The Player, de Robert Altman, 1992
Les huit minutes de plan-séquence ouvrant le film ne laissent pas de place au doute : Altman plante le spectateur au beau milieu d’une major hollywoodienne dans laquelle il va se balader. Evidemment, c’est un sacré nid de crabe. Le personnage principal, Griffin Mill – incarné par un très convainquant Tim Robbins –, jeune producteur, reçoit des menaces de mort. Dans le même temps, on le met en concurrence avec un transfuge de la Fox. Pour régler son premier problème, il va retrouver le scénariste en colère en qui il reconnaît son corbeau, et à l’issue d’une baston, le tuer. Puis il aura une liaison avec la compagne du défunt. Après tout cela, il joue de son charme et surtout de son cynisme pour s’en sortir et grimper professionnellement.

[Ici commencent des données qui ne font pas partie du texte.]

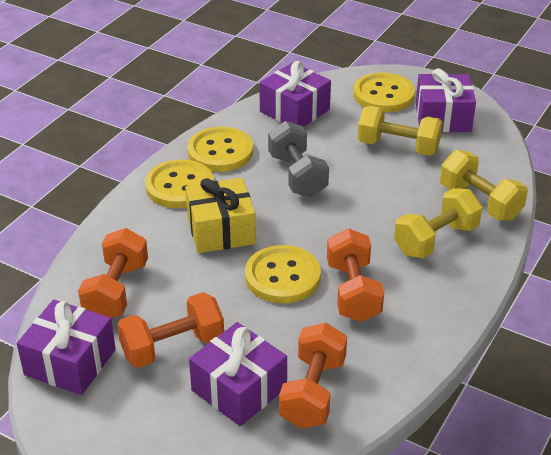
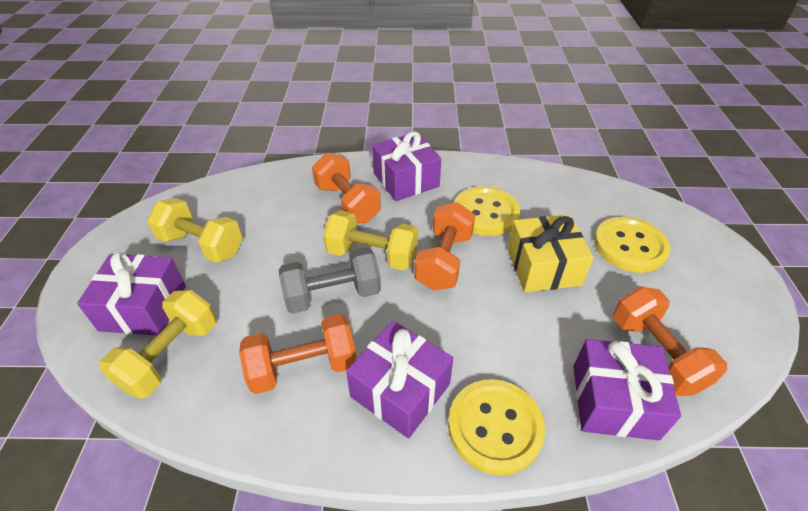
yellow button: 4 -> 3

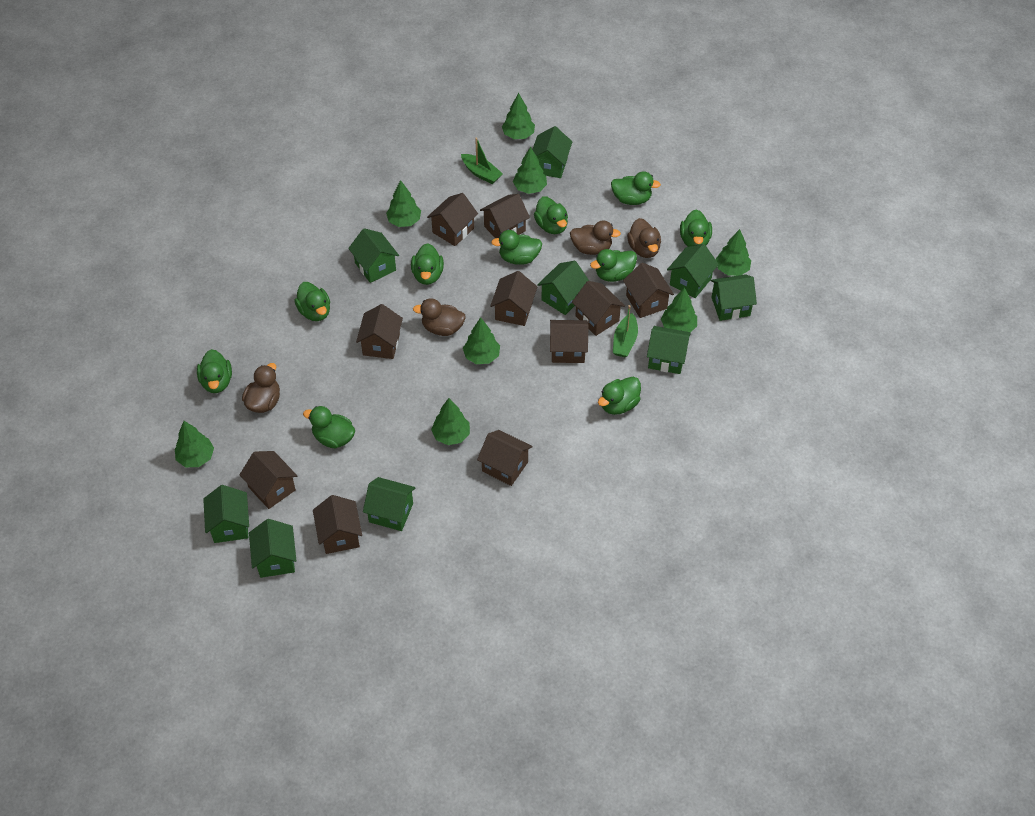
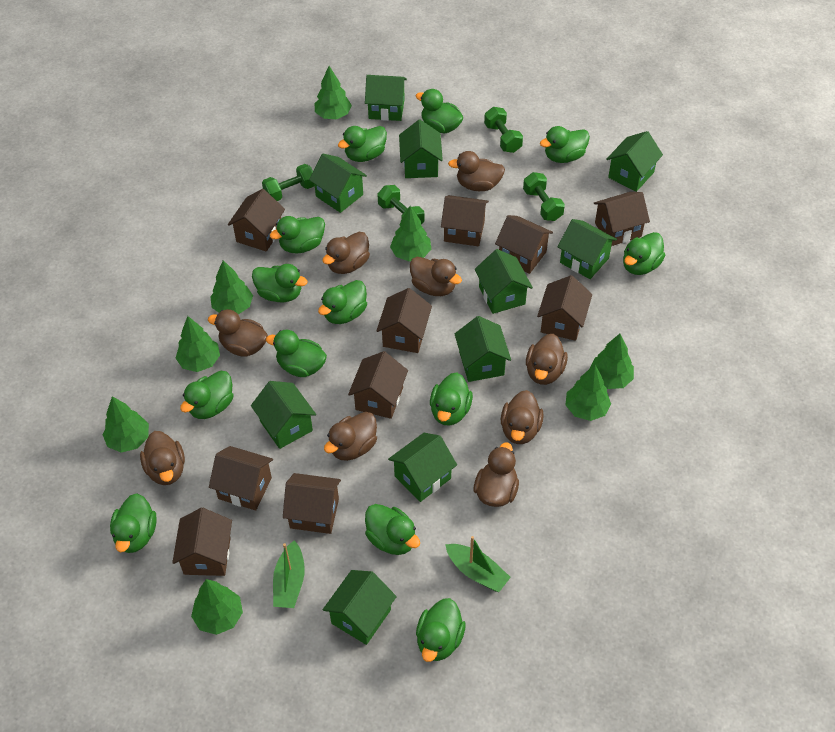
brown duck: 4 -> 9
green duck: 10 -> 13
green dumbbell: 0 -> 4
green house: 9 -> 10

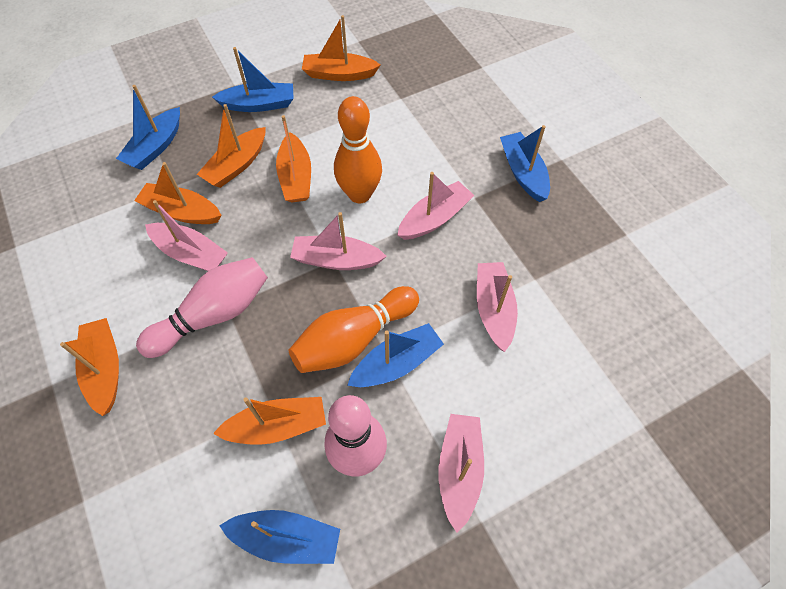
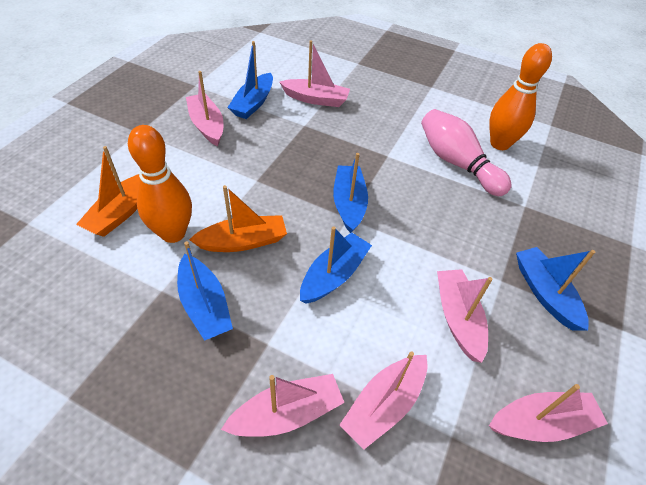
orange boat: 6 -> 2
pink boat: 5 -> 6
pink bowling pin: 2 -> 1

Avec son humour grinçant, le réalisateur de MASH et Short Cuts assène là un beau crochet à Hollywood, qui l’avait rejeté en 1980 après qu’il en eut dénoncé « la négation de la culture et le règne des moutons de Panurge ».

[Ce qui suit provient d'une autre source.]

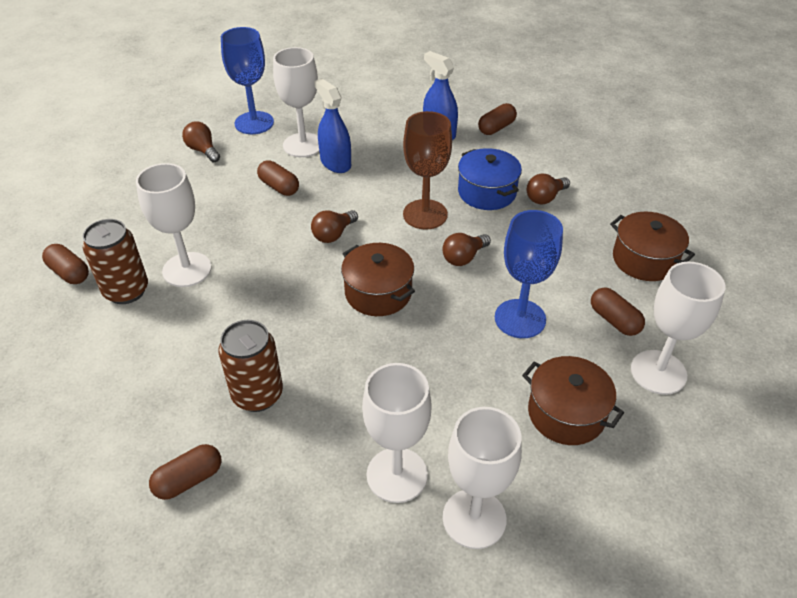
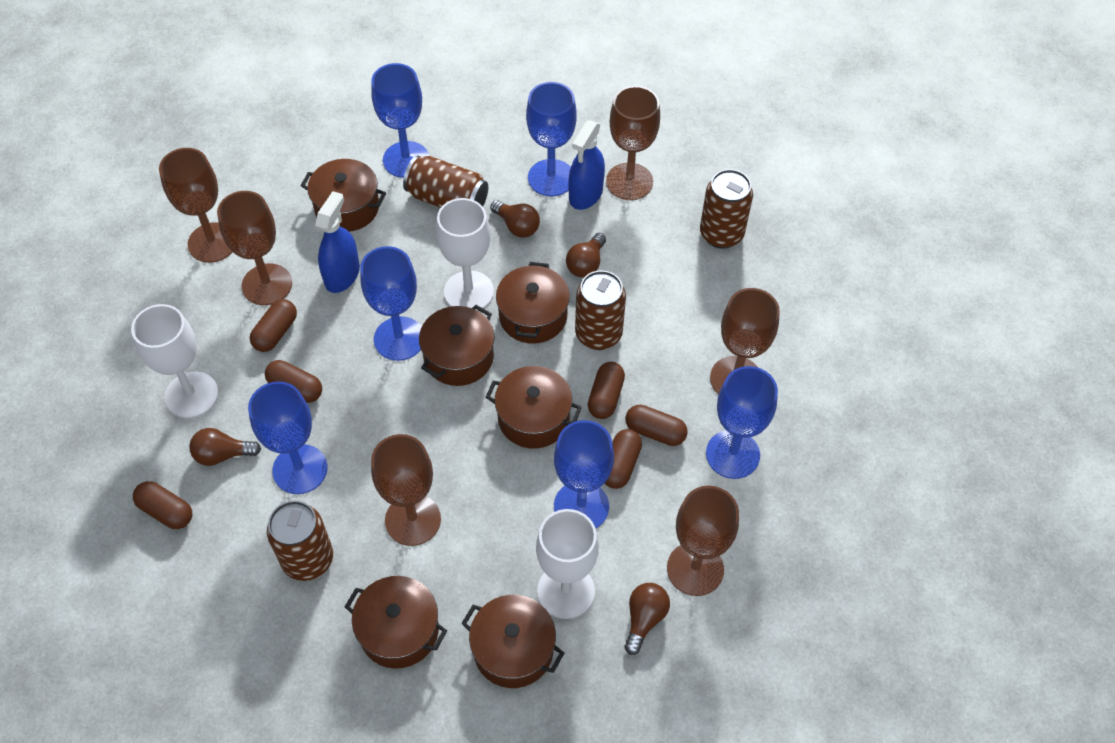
blue goblet: 2 -> 6
blue pot: 1 -> 0
brown can: 2 -> 4
brown capsule: 5 -> 6
brown goblet: 1 -> 6
brown pot: 3 -> 6
white goblet: 5 -> 3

Mulholland Drive, de David Lynch, 2001
Le chef-d’œuvre onirique de Lynch s’érige en mausolée des victimes de l’usine à rêves. Oscillant entre rêve et cauchemar, ne dépeignant qu’une réalité trouble, Mulholland Drive conte à travers un personnage d’ingénue, interprété par Naomi Watts, la gloutonnerie destructrice de la matrice hollywoodienne, dans les rouages de laquelle nombre d’aspirants acteurs se sont fait broyer. Invitation poétique, exacerbée dans des scènes magistrales – la déchirante reprise hispanisée de Crying de Roy Orbison dans un mystérieux cabaret, ou les deux actrices grimpant les collines d’Hollywood, dans la nuit, accompagnées par la somptueuse musique d’Angelo Badalamenti – cet ovni cinématographique n’en constitue pas moins l’un des tableaux les plus cruels d’Hollywood. Jeu de miroirs entre spectateurs et personnages, entre les différentes parties du film, entre le savoir-faire et la beauté pure, Mulholland Drive est à la fois contemplatif et réflexif, enveloppant totalement le spectateur, qui en ressort éprouvé. Et toute la force du cinéma s’abat sur Hollywood.